The notion of viral dose or viral inoculum was incorporated with early smallpox vaccines in the 16th century in China where small amounts of the virus were injected into a healthy person to create a mild illness followed by immunity. It was also involved with the influenza A virus, where healthy volunteers who received a larger dose of the influenza A virus had symptoms that were more severe, the release said.

Severe illness rates are lower in countries such as Singapore, Japan, Taiwan, Thailand, and South Korea where the wearing of face masks was already socially acceptable, according to the release.

“We’re also saying that masks, which filter out a majority of viral particles, can lead to less severe infection if you do get one,” Gandhi stated in the press release. “If you get infected but have no symptoms – that’s the best way you can ever get a virus.”

The release noted a hamster study where a surgical mask separated cages of hamsters with COVID-19 and uninfected hamsters. The mask was found to decrease transmission of coronavirus, while the hamsters that had contracted SARS-CoV-2 developed milder symptoms, according to the report.

Gandhi said viral dose could be another factor regarding the prognosis of the virus based on two outbreaks of coronavirus on cruise ships, according to the release. The first outbreak of SARS-CoV-2 on the Diamond Princess outside of China 18% of the 634 passengers positive for COVID-19 were asymptomatic. In the other case, in March onboard an Argentinian cruise ship, 81% of the 128 people who tested positive were asymptomatic, according to the news release.

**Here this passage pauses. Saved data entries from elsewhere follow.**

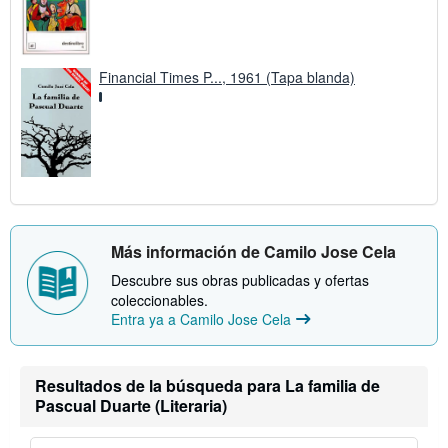
Financial Times P..., 1961 (Tapa blanda)
Más información de Camilo Jose Cela
Descubre sus obras publicadas y ofertas
coleccionables.
Entra ya a Camilo Jose Cela
Resultados de la búsqueda para La familia de
Pascual Duarte (Literaria)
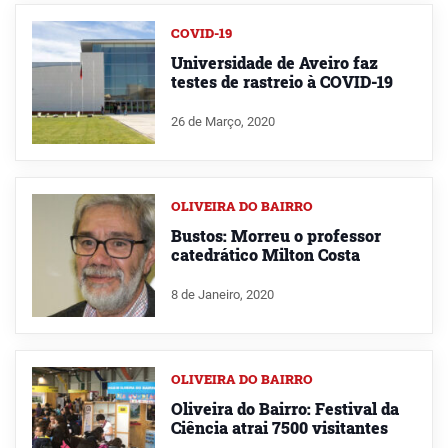
COVID-19
Universidade de Aveiro faz
testes de rastreio à COVID-19
26 de Março, 2020
OLIVEIRA DO BAIRRO
Bustos: Morreu o professor
catedrático Milton Costa
8 de Janeiro, 2020
OLIVEIRA DO BAIRRO
Oliveira do Bairro: Festival da
Ciência atrai 7500 visitantes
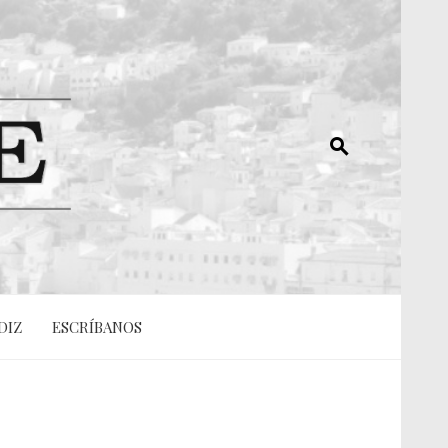
DIZ
ESCRÍBANOS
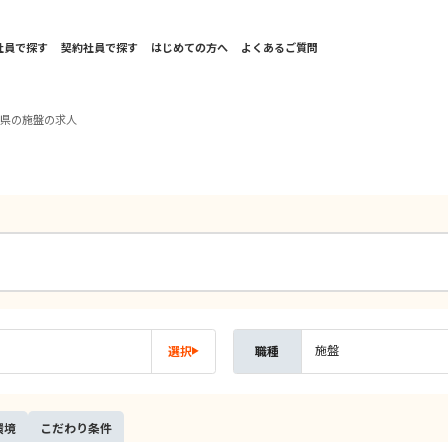
社員で探す
契約社員で探す
はじめての方へ
よくあるご質問
良県の施盤の求人
施盤
選択
職種
環境
こだ
わり
条件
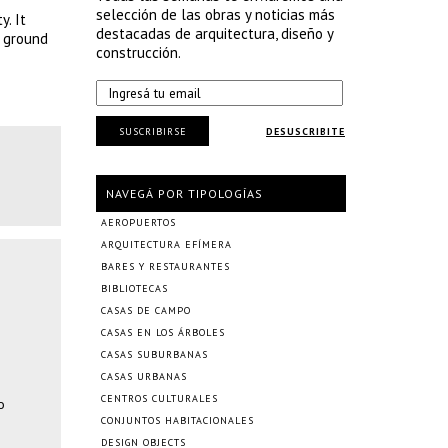
selección de las obras y noticias más
y. It
destacadas de arquitectura, diseño y
t ground
construcción.
SUSCRIBIRSE
DESUSCRIBITE
NAVEGÁ POR TIPOLOGÍAS
AEROPUERTOS
ARQUITECTURA EFÍMERA
BARES Y RESTAURANTES
BIBLIOTECAS
CASAS DE CAMPO
CASAS EN LOS ÁRBOLES
CASAS SUBURBANAS
CASAS URBANAS
CENTROS CULTURALES
o
CONJUNTOS HABITACIONALES
DESIGN OBJECTS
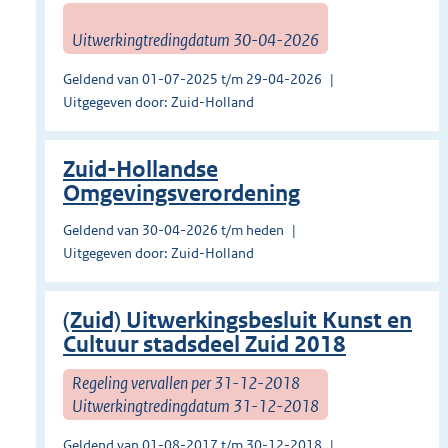
Uitwerkingtredingdatum 30-04-2026
Geldend van 01-07-2025 t/m 29-04-2026
Uitgegeven door: Zuid-Holland
Zuid-Hollandse
Omgevingsverordening
Geldend van 30-04-2026 t/m heden
Uitgegeven door: Zuid-Holland
(Zuid) Uitwerkingsbesluit Kunst en
Cultuur stadsdeel Zuid 2018
Regeling vervallen per 31-12-2018
Uitwerkingtredingdatum 31-12-2018
Geldend van 01-08-2017 t/m 30-12-2018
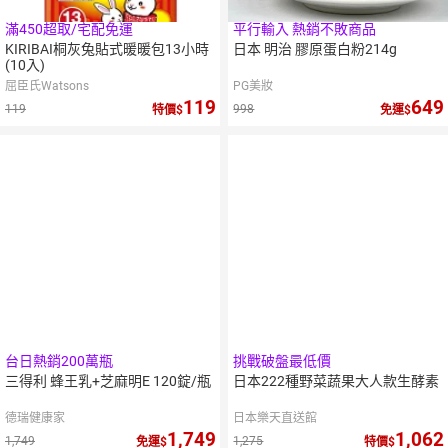
滿450超取/宅配免運
平行輸入 熱銷不敗商品
KIRIBAI桐灰兔貼式暖暖包13小時
日本 明治 膠原蛋白粉214g
(10入)
屈臣氏Watsons
PG美妝
119
649
119
998
特價
免運
8
％
點數
台日熱銷200萬瓶
挑戰破盤最低價
三得利 蜂王乳+芝麻明E 120錠/瓶
日本222種野菜蔬果大人款生酵素
德瑞健康家
日本樂天直送館
1,749
1,062
1,749
1,275
免運
特價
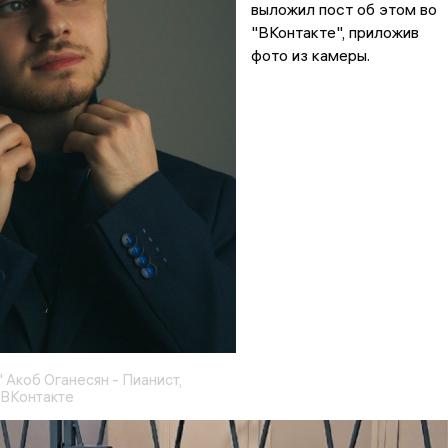
выложил пост об этом во
"ВКонтакте", приложив
фото из камеры.
Акоб Оганесян - Пианист,
 ВКонтакте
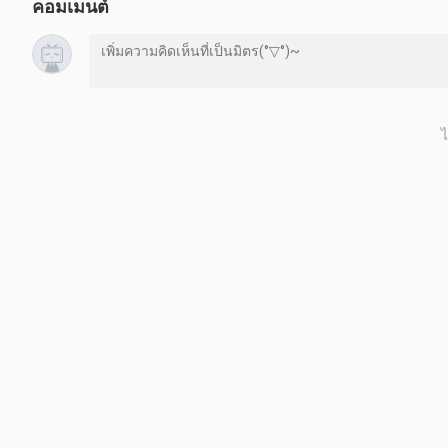
คอมเมนต์
skills, and gadgets. Batman can freely move around the open worl
missions, and unlocking new areas by progressing through the ma
side missions away from the main story to unlock additional con
together against numerous foes while avoiding damage, while st
and the environment to silently eliminate enemies. Arkham Knight 
transportation, puzzle solving and combat.
ห้ามทำซ้ำหรือดัดแปลงโดยไม่ได้รับอนุญาตจากครีเอเตอร์
ไ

The major difference, according to Gandhi, was that passengers on the Argentinian ship were given surgical masks and staff N95 masks as soon as a passenger was detected to have COVID-19.

There were similar findings in food processing plants, per the researchers. Some 95% of 124 infected employees were asymptomatic in an Oregon seafood processing plant, while nearly 95% of 481 COVID-19-positive employees were asymptomatic in a Tyson chicken processing plant in Arkansas where masks were worn

Wearing face masks could result in less severe cases of COVID-19 which would put less of a burden on the health care system and possibly increase herd immunity as a potential vaccine is developed, Gandhi said in the release.